Date of Award

12-2016

Degree Type

Selective Evidence-Based Medicine Review

Degree Name

Master of Science in Health Sciences - Physician Assistant

Department

Physician Assistant Studies

Department Chair

John Cavenagh, MBA, PhD, PA-C

Abstract

Objective: The purpose of this careful EBM review is to determine whether lisdexamfetamine dimesylate (LDX) is safe and effective in reducing attention-deficit/hyperactivity disorder (ADHD) symptoms.

Study Design: A systematic review of two randomized controlled studies and one double-blind, 2-arm, parallel-group placebo-controlled RWP published between 2011-2014, all in the English language.
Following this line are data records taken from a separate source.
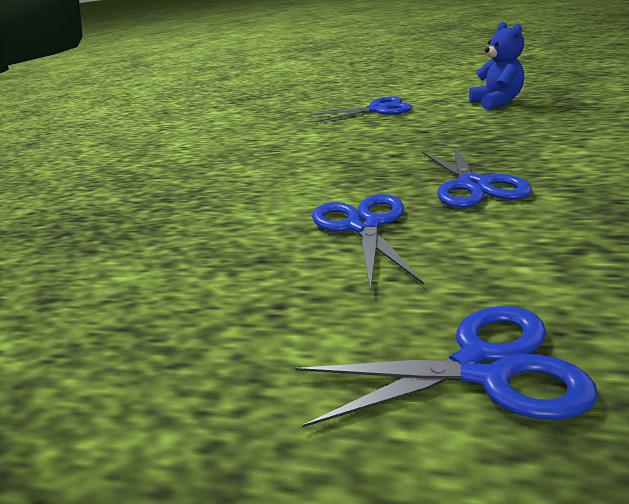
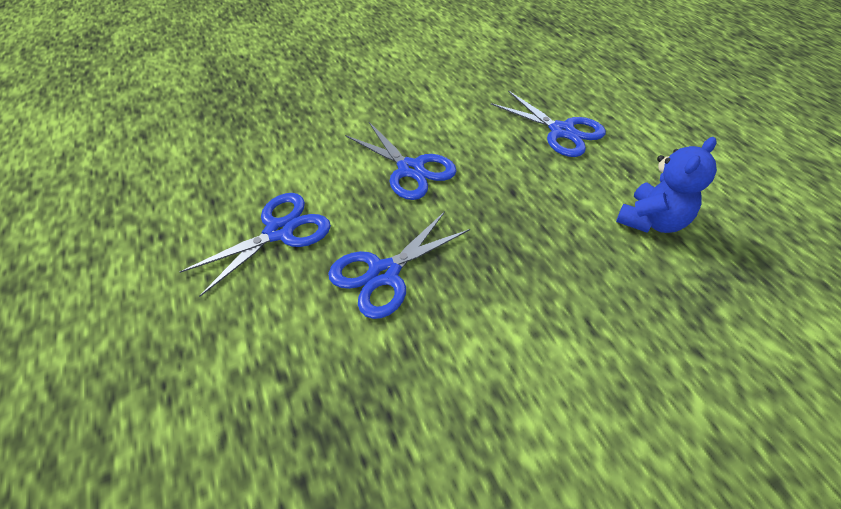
camera: 50 degrees right, 20 degrees up
blue scissors [295,306,598,427] -> blue scissors moved to [345,122,457,200]

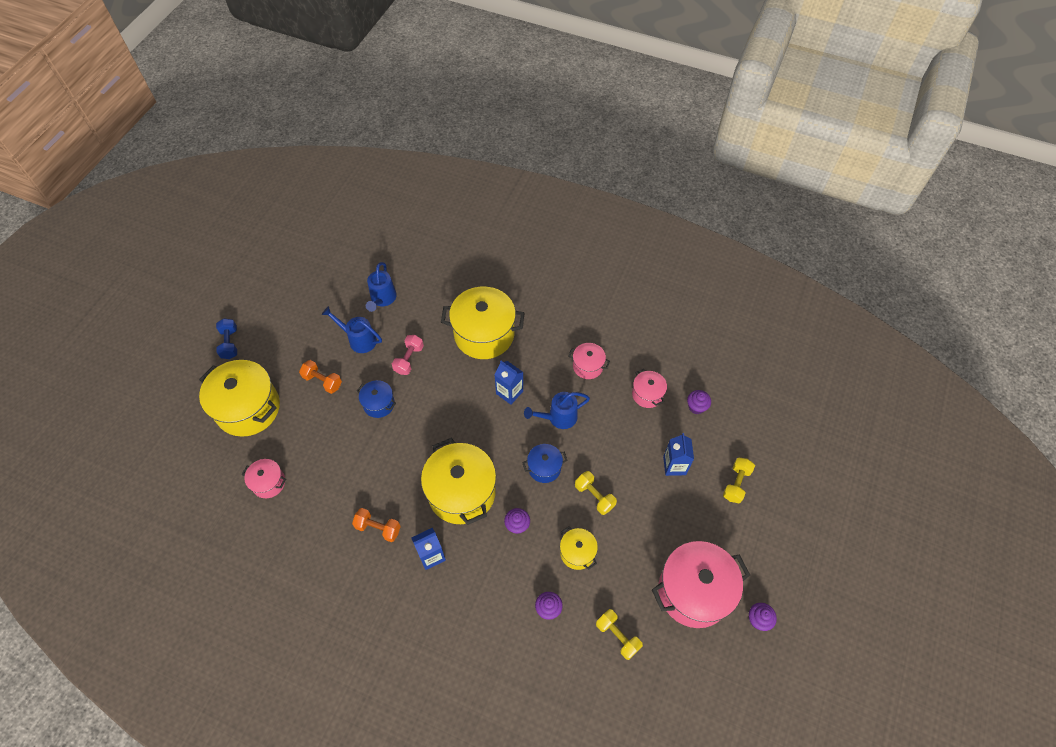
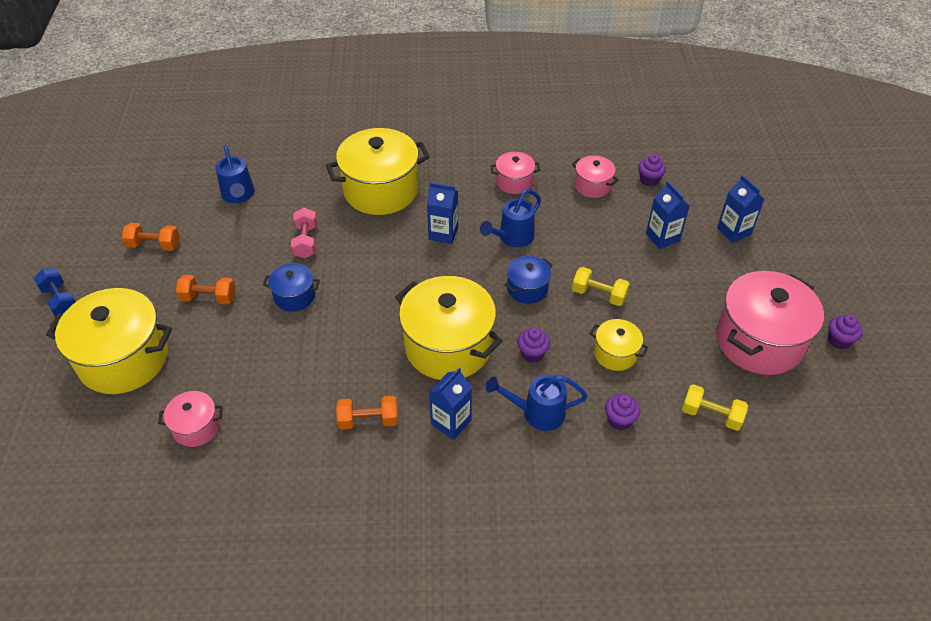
camera: 25 degrees left, 10 degrees down
blue watering can [322,306,382,353] -> blue watering can moved to [486,374,587,431]
yellow dumbbell [723,458,755,503] -> blue carton [717,175,764,243]
none -> orange dumbbell [122,223,180,251]

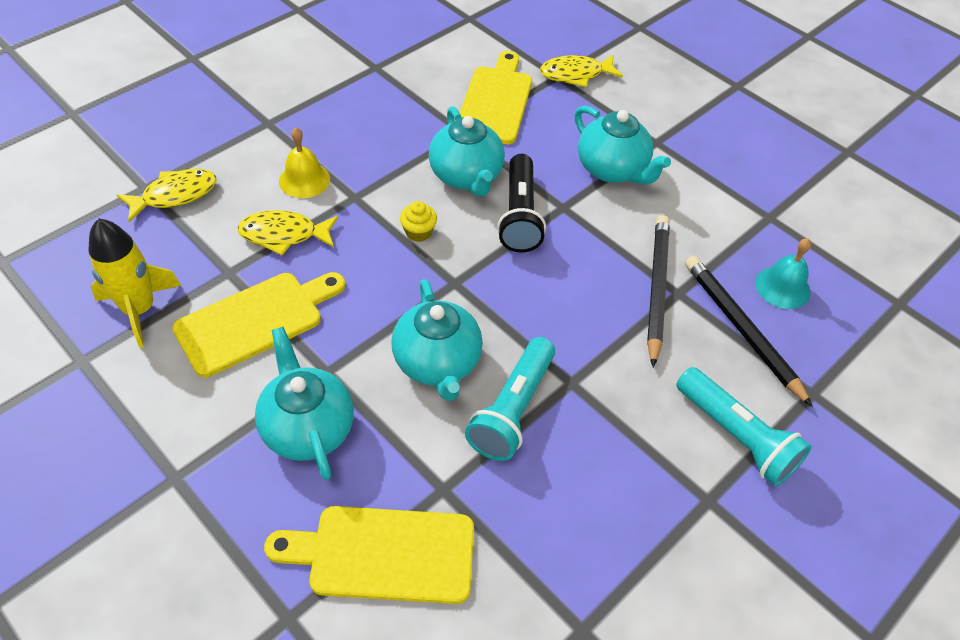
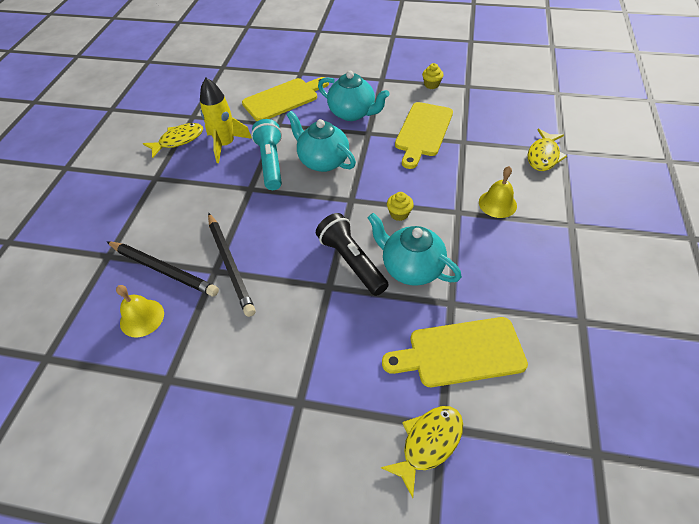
camera: 150 degrees right, 0 degrees up
yellow rocket [89,218,181,348] -> yellow rocket moved to [200,78,252,163]
yellow fish [237,210,338,255] -> yellow fish moved to [143,123,203,158]
yellow cutting board [460,51,532,144] -> yellow cutting board turned 105 degrees clockwise [382,317,528,387]
turquoise teapot [574,105,671,184] -> none
turquoise flashlight [676,367,812,486] -> none
turquoise bell [755,238,811,309] -> yellow bell [116,285,164,337]
none -> yellow cupcake [422,63,444,89]

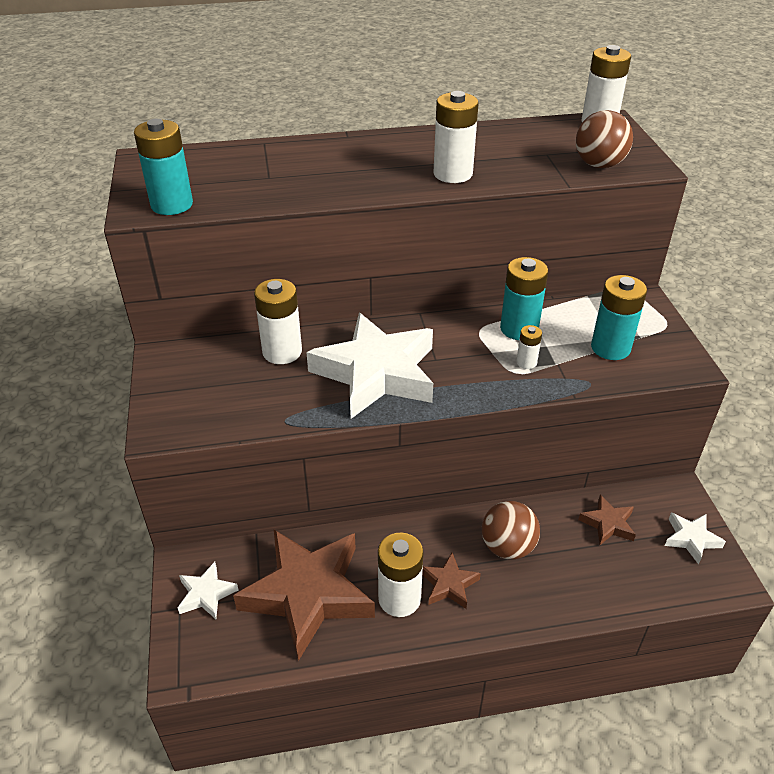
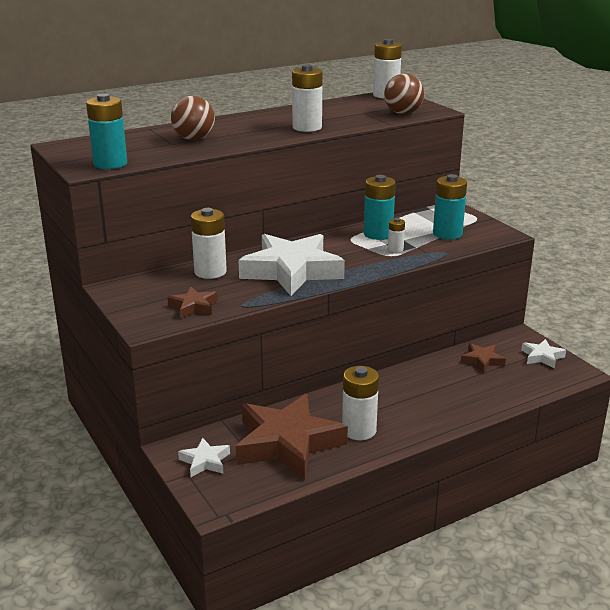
camera: 20 degrees left, 15 degrees down
brown star [422,553,481,609] -> brown star moved to [168,287,218,318]
brown ball [482,501,540,559] -> brown ball moved to [171,96,215,140]

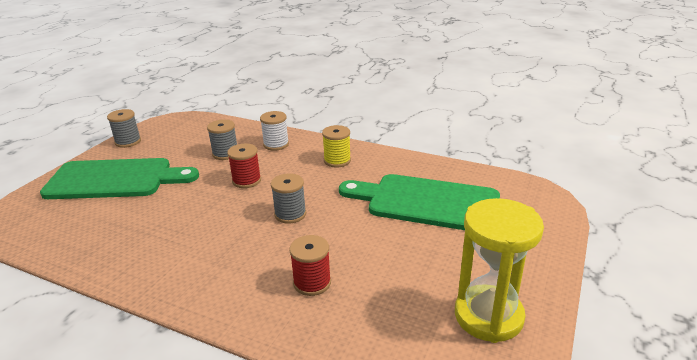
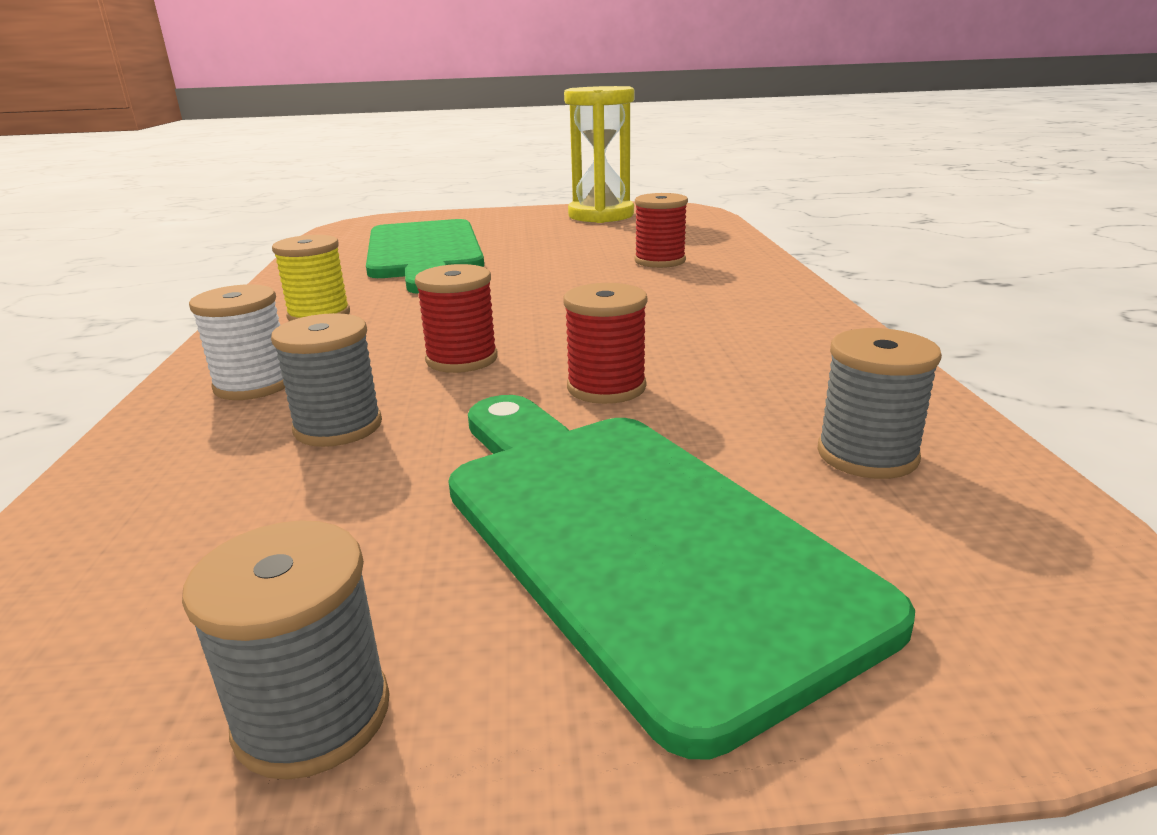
camera: 120 degrees left, 5 degrees down
grey spool [271,173,306,224] -> grey spool moved to [817,328,942,479]
none -> red spool [564,283,647,404]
Data Sources: Two randomized controlled trials and one double-blind, 2-arm, parallel-group placebo-controlled RWP published between 2011 and 2014 which were found using PubMed and Cochrane databases.

Outcomes Measured: ADHD global symptomatic improvement was measured using Clinical Global Impressions – Severity of Illness (CGI-S), Clinical Global Impression-Improvement (CGI-I) and ADHD Rating Scale-IV (ADHD-RS-IV). Safety was measured using treatment-emergent adverse events (TEAEs).

Results: Two randomized controlled trials and one double-blind, 2-arm, parallel-group placebo-controlled RWP revealed that using LDX helped reduce ADHD symptoms greater than the placebo it was compared against. The most common side effects caused by LDX were a headache, insomnia, and decreased appetite.

Conclusion: The literature utilized in this EBM project revealed that children and adolescents that used Vyvanse, demonstrated improvement in attention-deficit/hyperactivity disorder (ADHD) symptomatology. Additionally, it was found that LDX was safe for use as the side effects were benign.